**** Trecho citado ****

O adultério, tema caro ao Realismo-Naturalismo, é avaliado por
Camilo Castelo Branco como resultado da falta de caráter do homem quando a
traída apresenta um perfil socialmente correto, sendo exemplo de integridade e
moral ilibada, como é o caso de Filomena. Mas se o delito é proporcionado
apenas por necessidades de ordem material, como é o caso de Angélica, que
casa por dinheiro, sem amor e trai o marido com o antigo namorado, ou como a
situação de Cassilda que prioriza seus interesses econômicos antes de
qualquer outra forma de sentimento, o castigo da morte ou da experiência da
pobreza devem ser imputados.
A mulher não tem autonomia sobre suas atitudes, a não ser
quando ela é abandonada pelo marido e precisa sobreviver às custas de seu
próprio sustento. Fora essa necessidade, as personagens femininas são
condicionadas à prostração e ao discreto desenvolvimento intelectual que
favorece o mando masculino. Por outro lado, há personagens femininas
camilianas, de diferentes condições sociais, que ou se deixam comandar pela
força masculina, ou se valem da inteligência, ou da arte de sedução para
efetivarem suas vontades.
Estela, em sua existência pálida à sombra de sua família e de
uma escassa inteligência, no entanto meiga e sem formosura, cumpre o destino
típico aos expedientes da prosa romântica de morrer tísica e ser lembrada
como uma boa alma que passou pelo mundo.

****

→ **Exercícios**:
1. Reescreva de forma mais curta o parágrafo do trecho citado que começa com "A mulher não tem autonomia", mantendo os fatos principais.
2. Retome o trecho citado sobre as mulheres na obra de Camilo Castelo Branco e continue a escrever a partir da última frase dele.
Os registros não têm relação nenhuma com o trecho citado.

**** Material apresentado ****

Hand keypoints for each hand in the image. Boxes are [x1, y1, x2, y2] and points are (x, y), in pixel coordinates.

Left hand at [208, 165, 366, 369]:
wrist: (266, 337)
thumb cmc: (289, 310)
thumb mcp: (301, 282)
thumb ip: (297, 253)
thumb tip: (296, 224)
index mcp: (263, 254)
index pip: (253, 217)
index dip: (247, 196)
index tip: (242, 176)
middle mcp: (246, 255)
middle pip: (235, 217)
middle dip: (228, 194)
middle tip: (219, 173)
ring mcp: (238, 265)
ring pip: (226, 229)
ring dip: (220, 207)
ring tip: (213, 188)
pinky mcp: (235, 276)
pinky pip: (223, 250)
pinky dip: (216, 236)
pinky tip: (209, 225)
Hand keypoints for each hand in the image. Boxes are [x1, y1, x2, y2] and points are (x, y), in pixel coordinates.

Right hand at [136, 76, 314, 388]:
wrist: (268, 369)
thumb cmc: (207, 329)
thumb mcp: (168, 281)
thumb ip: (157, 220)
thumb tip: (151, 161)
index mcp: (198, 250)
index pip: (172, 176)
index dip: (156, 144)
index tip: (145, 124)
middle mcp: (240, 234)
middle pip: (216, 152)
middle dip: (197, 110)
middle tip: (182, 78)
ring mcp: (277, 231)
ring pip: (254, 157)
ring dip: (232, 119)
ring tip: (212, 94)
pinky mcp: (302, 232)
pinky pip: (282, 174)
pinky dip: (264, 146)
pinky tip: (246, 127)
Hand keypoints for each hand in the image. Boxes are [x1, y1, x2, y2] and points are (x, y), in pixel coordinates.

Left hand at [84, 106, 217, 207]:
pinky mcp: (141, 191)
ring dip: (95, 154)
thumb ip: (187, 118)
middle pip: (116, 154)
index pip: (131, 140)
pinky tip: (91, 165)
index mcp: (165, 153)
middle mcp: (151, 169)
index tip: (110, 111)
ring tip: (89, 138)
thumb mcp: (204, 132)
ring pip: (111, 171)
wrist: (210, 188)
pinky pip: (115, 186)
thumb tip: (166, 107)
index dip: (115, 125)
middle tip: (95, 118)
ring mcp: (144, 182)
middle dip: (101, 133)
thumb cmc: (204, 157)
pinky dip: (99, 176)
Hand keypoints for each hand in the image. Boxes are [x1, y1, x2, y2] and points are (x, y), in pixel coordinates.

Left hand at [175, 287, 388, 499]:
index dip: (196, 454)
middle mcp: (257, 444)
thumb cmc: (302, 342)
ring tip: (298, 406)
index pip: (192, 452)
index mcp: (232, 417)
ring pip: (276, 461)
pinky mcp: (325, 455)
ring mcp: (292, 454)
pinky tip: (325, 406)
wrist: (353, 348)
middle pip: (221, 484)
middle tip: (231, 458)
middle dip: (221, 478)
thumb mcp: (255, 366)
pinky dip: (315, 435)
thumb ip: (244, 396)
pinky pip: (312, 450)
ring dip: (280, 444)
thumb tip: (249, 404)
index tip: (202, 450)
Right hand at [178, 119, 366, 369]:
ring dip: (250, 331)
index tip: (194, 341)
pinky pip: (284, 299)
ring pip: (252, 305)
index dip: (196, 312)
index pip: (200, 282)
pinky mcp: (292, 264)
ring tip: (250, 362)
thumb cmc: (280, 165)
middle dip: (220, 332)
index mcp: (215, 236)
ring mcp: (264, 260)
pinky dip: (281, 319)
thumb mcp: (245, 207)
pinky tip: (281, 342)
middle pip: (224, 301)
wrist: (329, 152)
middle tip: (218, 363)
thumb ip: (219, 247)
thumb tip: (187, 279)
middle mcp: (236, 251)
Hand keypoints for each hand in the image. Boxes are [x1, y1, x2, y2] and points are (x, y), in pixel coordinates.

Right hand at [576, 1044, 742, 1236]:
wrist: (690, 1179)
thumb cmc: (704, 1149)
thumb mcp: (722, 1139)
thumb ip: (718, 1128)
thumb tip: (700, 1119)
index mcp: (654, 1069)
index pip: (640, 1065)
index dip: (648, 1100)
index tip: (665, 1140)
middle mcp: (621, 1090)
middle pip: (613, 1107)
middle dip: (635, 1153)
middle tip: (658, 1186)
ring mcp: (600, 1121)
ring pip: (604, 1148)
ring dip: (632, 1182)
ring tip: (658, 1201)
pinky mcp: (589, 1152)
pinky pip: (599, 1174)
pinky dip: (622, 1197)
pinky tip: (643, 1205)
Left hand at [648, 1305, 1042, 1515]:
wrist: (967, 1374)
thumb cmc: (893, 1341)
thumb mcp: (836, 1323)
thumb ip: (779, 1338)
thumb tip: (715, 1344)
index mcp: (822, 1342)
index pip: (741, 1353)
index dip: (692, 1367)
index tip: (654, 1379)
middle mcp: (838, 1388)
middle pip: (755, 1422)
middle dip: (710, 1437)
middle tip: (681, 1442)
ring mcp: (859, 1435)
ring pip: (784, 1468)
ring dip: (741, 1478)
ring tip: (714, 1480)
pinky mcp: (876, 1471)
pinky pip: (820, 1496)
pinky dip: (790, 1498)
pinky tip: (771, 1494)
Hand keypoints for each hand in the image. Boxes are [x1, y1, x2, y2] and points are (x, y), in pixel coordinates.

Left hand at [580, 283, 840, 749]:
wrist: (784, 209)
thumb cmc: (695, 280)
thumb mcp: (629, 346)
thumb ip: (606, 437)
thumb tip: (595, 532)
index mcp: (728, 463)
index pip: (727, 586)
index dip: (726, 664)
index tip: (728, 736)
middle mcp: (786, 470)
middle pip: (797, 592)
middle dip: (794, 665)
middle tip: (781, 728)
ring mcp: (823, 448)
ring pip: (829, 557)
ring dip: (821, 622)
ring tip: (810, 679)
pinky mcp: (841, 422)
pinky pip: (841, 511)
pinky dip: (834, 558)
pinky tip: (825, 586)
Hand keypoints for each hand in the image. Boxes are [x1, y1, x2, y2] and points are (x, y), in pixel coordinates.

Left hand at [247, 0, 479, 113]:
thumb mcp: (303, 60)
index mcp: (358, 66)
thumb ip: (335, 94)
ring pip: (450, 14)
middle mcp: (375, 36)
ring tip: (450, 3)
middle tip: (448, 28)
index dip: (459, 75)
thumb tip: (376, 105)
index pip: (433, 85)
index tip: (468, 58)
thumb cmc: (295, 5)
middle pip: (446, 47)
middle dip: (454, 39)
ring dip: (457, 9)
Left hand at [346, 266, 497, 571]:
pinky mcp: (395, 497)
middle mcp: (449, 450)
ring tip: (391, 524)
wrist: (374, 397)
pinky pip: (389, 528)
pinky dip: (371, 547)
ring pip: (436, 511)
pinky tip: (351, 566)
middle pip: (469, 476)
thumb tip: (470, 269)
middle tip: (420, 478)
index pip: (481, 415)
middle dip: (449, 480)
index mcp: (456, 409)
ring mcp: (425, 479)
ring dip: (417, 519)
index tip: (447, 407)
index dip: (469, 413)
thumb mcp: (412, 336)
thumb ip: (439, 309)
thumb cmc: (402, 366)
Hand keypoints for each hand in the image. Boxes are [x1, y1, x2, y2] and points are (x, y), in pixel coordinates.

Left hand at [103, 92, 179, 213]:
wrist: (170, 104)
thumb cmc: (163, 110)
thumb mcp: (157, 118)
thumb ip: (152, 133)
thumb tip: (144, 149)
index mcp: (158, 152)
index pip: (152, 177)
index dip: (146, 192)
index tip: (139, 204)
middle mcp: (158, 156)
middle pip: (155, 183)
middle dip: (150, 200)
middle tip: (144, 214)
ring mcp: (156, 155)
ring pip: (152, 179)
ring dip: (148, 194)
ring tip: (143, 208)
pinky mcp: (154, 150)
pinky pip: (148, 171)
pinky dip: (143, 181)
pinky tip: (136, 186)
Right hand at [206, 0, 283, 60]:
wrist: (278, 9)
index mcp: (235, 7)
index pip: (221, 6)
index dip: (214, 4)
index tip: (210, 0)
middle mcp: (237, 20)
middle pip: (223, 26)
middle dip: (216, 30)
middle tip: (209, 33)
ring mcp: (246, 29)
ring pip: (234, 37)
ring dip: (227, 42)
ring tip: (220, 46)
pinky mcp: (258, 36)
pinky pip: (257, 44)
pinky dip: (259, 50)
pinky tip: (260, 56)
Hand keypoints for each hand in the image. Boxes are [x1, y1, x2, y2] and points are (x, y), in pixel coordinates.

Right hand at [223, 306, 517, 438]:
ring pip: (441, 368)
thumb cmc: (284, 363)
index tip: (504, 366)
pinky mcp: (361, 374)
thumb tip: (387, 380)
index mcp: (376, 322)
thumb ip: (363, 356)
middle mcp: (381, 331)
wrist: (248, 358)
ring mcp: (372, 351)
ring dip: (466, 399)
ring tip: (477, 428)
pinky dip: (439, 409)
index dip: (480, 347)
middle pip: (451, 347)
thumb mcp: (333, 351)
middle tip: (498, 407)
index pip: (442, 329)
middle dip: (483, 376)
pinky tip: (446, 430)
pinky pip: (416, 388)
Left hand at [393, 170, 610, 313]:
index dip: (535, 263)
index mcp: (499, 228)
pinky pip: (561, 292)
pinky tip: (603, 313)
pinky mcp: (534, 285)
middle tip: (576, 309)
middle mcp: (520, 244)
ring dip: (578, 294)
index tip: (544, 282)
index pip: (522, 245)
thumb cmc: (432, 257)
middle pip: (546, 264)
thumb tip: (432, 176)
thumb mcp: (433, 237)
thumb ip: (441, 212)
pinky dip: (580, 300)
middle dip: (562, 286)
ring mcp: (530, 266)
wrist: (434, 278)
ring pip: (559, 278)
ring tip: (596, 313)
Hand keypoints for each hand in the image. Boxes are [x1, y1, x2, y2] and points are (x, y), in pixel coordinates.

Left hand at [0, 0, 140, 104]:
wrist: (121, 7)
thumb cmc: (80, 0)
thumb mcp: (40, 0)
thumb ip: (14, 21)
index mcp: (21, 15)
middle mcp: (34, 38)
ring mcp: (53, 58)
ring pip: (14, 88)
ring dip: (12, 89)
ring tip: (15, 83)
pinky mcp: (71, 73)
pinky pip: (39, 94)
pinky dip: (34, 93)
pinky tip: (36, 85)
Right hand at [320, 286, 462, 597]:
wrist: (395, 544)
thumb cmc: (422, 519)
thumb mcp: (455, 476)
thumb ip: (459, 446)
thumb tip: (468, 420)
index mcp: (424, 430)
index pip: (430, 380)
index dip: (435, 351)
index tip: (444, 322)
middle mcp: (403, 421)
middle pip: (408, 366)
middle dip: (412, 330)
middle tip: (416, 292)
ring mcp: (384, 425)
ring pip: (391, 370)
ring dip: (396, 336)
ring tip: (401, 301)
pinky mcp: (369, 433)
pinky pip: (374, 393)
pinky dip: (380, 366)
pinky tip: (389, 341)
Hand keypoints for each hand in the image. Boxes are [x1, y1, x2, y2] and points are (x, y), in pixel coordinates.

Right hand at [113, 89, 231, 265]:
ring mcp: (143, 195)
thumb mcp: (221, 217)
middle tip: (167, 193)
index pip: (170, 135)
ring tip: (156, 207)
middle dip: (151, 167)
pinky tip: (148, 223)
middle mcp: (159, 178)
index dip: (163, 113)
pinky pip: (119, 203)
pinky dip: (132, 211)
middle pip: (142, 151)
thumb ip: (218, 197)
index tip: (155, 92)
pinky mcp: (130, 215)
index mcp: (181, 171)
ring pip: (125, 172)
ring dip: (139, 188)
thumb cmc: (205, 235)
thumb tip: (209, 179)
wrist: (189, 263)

****

→ **Respostas por item**:
1. A mulher só age por conta própria quando o marido a abandona e ela precisa se sustentar sozinha. Fora isso, as personagens femininas vivem presas à submissão e a pouca instrução, o que favorece o mando do homem. Mesmo assim, há personagens de Camilo, de várias classes sociais, que se deixam dominar pelos homens ou que usam a inteligência ou a sedução para conseguir o que querem.

2.
Filomena e Ludovina levam uma vida de sacrifícios e de
abnegações, aceitando o envelhecimento, sem a presença do grande amor de
suas vidas, e a perda da beleza, da juventude, dos sonhos como consequência
do destino a elas reservado.
Angélica não abre mão de seus sonhos de uma vida amorosa
plena, concretizada num adultério que consolida, por um lado, as necessidades
físicas e emocionais da personagem e, por outro, mantém as aparências do
casamento de conveniência associado aos interesses econômicos.
Cassilda, por sua vez, alia a necessidade financeira à
psicológica de ser desejada e de ter os homens a seus pés. No entanto, seu
envolvimento com Carlos ilude o leitor na crença de que o amor verdadeiro é
capaz de alterar comportamentos, uma vez que Cassilda recupera sua
trajetória de vida inicialmente apresentada no romance.
Na verdade, o relacionamento entre Carlos e Cassilda reflete a
instabilidade do sentimento e do ser humano e, embora ele busque o amor ao
longo da narrativa, ilude-se na emoção forte e na expectativa de permanência
ao lado da amada, num envolvimento que nada mais é do que uma relação
cercada pela atração e pelo desejo inconsciente do pecado.
Após a morte de Carlos, Cassilda volta à sua essência
promíscua, parecendo ter-lhe bastado esse amor possibilitador da
concretização do sonho feminino comum de ser amada verdadeiramente. Ela,
seduzida por Eros, contrapõe-se à Ludovina que morre em vida, alimentando
Tânatos com sua vida apagada, sem brilho e sem esperança.
Amores profanos e sagrados caminham lado a lado nas
narrativas O que fazem mulheres e A mulher fatal, num reflexo do que a
existência proporciona a muitas mulheres. Assim, algumas personagens dessas
narrativas camilianas creem no amor romântico, fértil apenas como expectativa
de vida, enquanto outras são alimentadas por contravenções e traem seus
maridos e as demais abstêm-se totalmente da existência no refúgio da
administração da família que lhes restaram.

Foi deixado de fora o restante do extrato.